State health officials issued an unhealthy air warning for vulnerable people (children, the elderly and the vulnerable) in the Colorado Springs area on Monday and Tuesday. Metro Denver’s air quality deteriorated to “moderate” in unhealthy conditions. The residents encountered vary by location and fluctuate.

“The best thing to do is to always be aware of the air quality at your location,” said Dan Welsh, an air quality meteorologist with the Colorado Department of Public Health and the Environment. Sunday as “notable in intensity for a short period”.

Colorado residents can check government-run websites (colorado.gov/air quality and airnow.gov) and “take any health precautions you may need,” Welsh said.

Medical experts warn of a potential “compound effect” as the particles mix with ground-level ozone pollution, for which Colorado has been deemed a “serious” violator of federal health standards. The wind also spreads pollen that plagues residents with allergies.

“You start to get a lot of chemical reactions,” said Dr. Mark Ereth, an emeritus professor at the Mayo Clinic who serves on the boards of air filtration companies and guides the American Society of Heating, Refrigerating and Air-Conditioning Engineers. helps.”

The sun is obscured by heavy ...

Cliff Grasmick, Boulder Daily Camera

The sun is hidden by heavy smoke from the NCAR fire in Boulder, Saturday, March 26, 2022.
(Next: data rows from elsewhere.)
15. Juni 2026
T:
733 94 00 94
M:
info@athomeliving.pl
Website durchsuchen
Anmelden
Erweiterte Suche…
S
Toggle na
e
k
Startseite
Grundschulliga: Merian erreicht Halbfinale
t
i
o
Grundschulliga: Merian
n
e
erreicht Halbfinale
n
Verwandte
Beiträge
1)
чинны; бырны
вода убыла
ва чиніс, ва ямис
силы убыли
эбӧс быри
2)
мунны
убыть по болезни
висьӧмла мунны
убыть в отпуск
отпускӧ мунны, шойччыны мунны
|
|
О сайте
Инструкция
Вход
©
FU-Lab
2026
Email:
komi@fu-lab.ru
“We need to look at the concept of our lifetime performance,” Areth said.

“Particles cross into your bloodstream. They’re taken up by your organs. That’s where they introduce inflammation. Inflammation is a source of hardening of the arteries and cerebrovascular diseases,” he said. You have to modify your indoor and outdoor lifestyle based on the quality of life.….. There is no doubt that breathing clean air will extend your life.”

World Nation News Deskhttps://www.worldnationnews.com
World Nation News is a digital news portal website. Which provides important and latest breaking news updates to our audience in an effective and efficient ways, like world’s top stories, entertainment, sports, technology and much more news.